ECLI:NL:CRVB:2022:1871

Centrale Raad van Beroep

Datum uitspraak
18 augustus 2022
Publicatiedatum
23 augustus 2022
Zaaknummer
22/128 AW
Instantie
Centrale Raad van Beroep
Type
Uitspraak
Rechtsgebied
Bestuursrecht; Ambtenarenrecht
Procedures
  • Hoger beroep
Vindplaatsen
  • Rechtspraak.nl
AI samenvatting door LexboostAutomatisch gegenereerd

Niet-ontvankelijkheid van hoger beroep wegens ontbreken van gronden

Op 18 augustus 2022 heeft de Centrale Raad van Beroep uitspraak gedaan in de zaak met nummer 22/128 AW. Het hoger beroep is niet-ontvankelijk verklaard omdat het ingediende beroepschrift geen gronden bevatte. De appellant, vertegenwoordigd door mr. A. van Glabbeek, had de gelegenheid gekregen om dit verzuim te herstellen, maar heeft de gestelde termijnen ongebruikt laten verstrijken. De gemachtigde van appellant werd op 17 januari 2022 en opnieuw op 17 februari 2022 in de gelegenheid gesteld om de beroepsgronden in te dienen, maar heeft hier niet op gereageerd. Hierdoor kon de Centrale Raad van Beroep zonder verder onderzoek besluiten dat het hoger beroep niet-ontvankelijk was. De uitspraak is gedaan in het openbaar en er is geen aanleiding voor een proceskostenveroordeling. Tegen deze uitspraak staat voor belanghebbenden en het bestuursorgaan een mogelijkheid tot verzet open binnen zes weken na verzending van het afschrift van de uitspraak.

Uitspraak

Datum uitspraak: 18 augustus 2022
22/128 AW
Centrale Raad van Beroep
Enkelvoudige kamer
Uitspraak als bedoeld in de artikelen 8:54 en 8:108 van de Algemene wet bestuursrecht in verband met het hoger beroep tegen de uitspraak van de rechtbank Den Haag van
1 december 2021, 21/1165
Partijen:
[appellant] te [woonplaats] (appellant)
de Staatssecretaris van Financiën

PROCESVERLOOP

Namens appellant heeft mr.
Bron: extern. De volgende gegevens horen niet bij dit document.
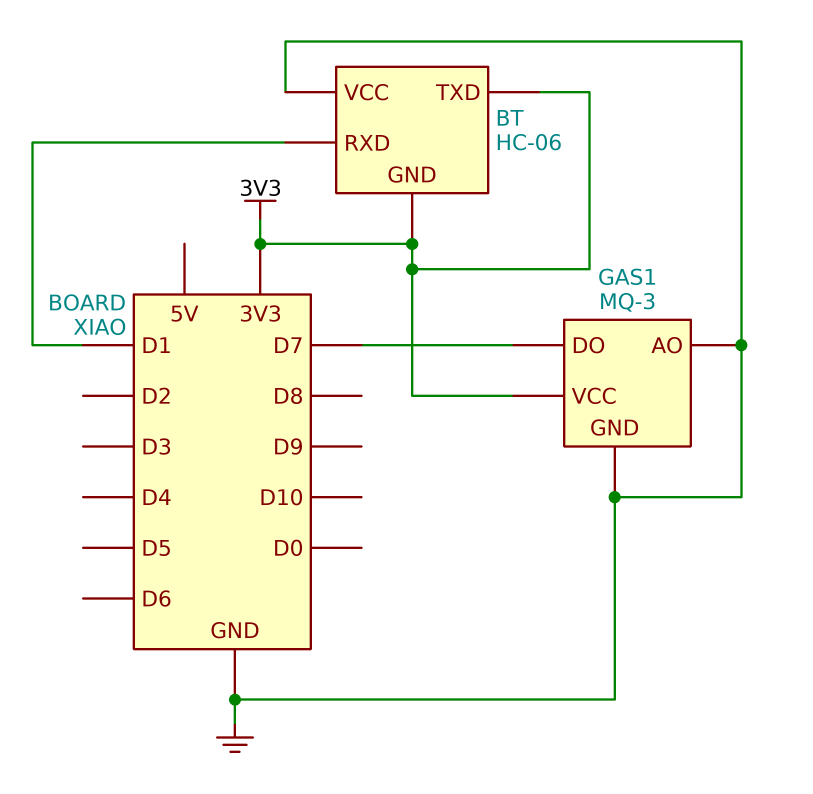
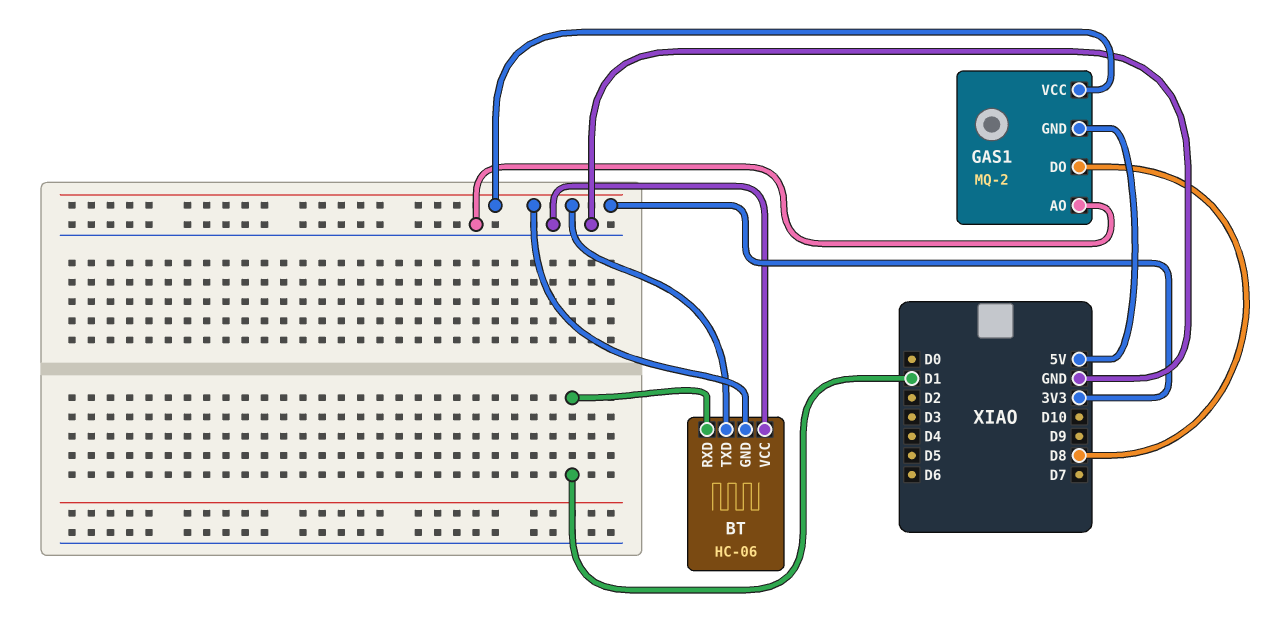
GAS1: MQ-3 -> MQ-2
GAS1 pin DO: D7 -> D8
GAS1 pin GND: GND -> 5V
A. van Glabbeek hoger beroep ingesteld.

OVERWEGINGEN

In artikel 6:5, eerste lid, aanhef en onder d, van de Algemene wet bestuursrecht (Awb), is bepaald dat het beroepschrift de gronden van het beroep dient te bevatten. Ingevolge artikel 6:24 van de Awb is deze bepaling van overeenkomstige toepassing op het hoger beroep.
Het ingediende beroepschrift bevat geen gronden.
Bij brief van 17 januari 2022 is de gemachtigde van appellant in de gelegenheid gesteld dit verzuim binnen vier weken te herstellen.
De gemachtigde van appellant heeft deze termijn ongebruikt voorbij laten gaan.
Bij aangetekende brief van 17 februari 2022 is aan de gemachtigde van appellant nogmaals de gelegenheid geboden de beroepsgronden in te dienen. Daarbij is een termijn van vier weken gesteld en is appellant erop gewezen dat overschrijding van die termijn tot gevolg zal hebben dat de zaak niet inhoudelijk wordt behandeld.
De gemachtigde van appellant heeft ook deze termijn ongebruikt voorbij laten gaan.
Niet is gebleken van redenen die een verontschuldiging vormen voor dit verzuim. Het hoger beroep is kennelijk niet-ontvankelijk, zodat zonder verder onderzoek kan worden beslist.
Voor een proceskostenveroordeling is geen aanleiding.

BESLISSING

De Centrale Raad van Beroep verklaart het hoger beroep niet-ontvankelijk.
Deze uitspraak is gedaan door B.J. van de Griend, in tegenwoordigheid van
K.R. van Renswoude als griffier. De beslissing is uitgesproken in het openbaar op
18 augustus 2022.
(getekend) B.J. van de Griend
(getekend) K.R. van Renswoude
Tegen deze uitspraak kunnen een belanghebbende en het bestuursorgaan binnen zes weken na de verzending van het afschrift van deze uitspraak schriftelijk verzet doen bij de Centrale Raad van Beroep, Postbus 16002, 3500 DA UTRECHT. De indiener van het verzetschrift kan daarbij vragen in de gelegenheid te worden gesteld te worden gehoord.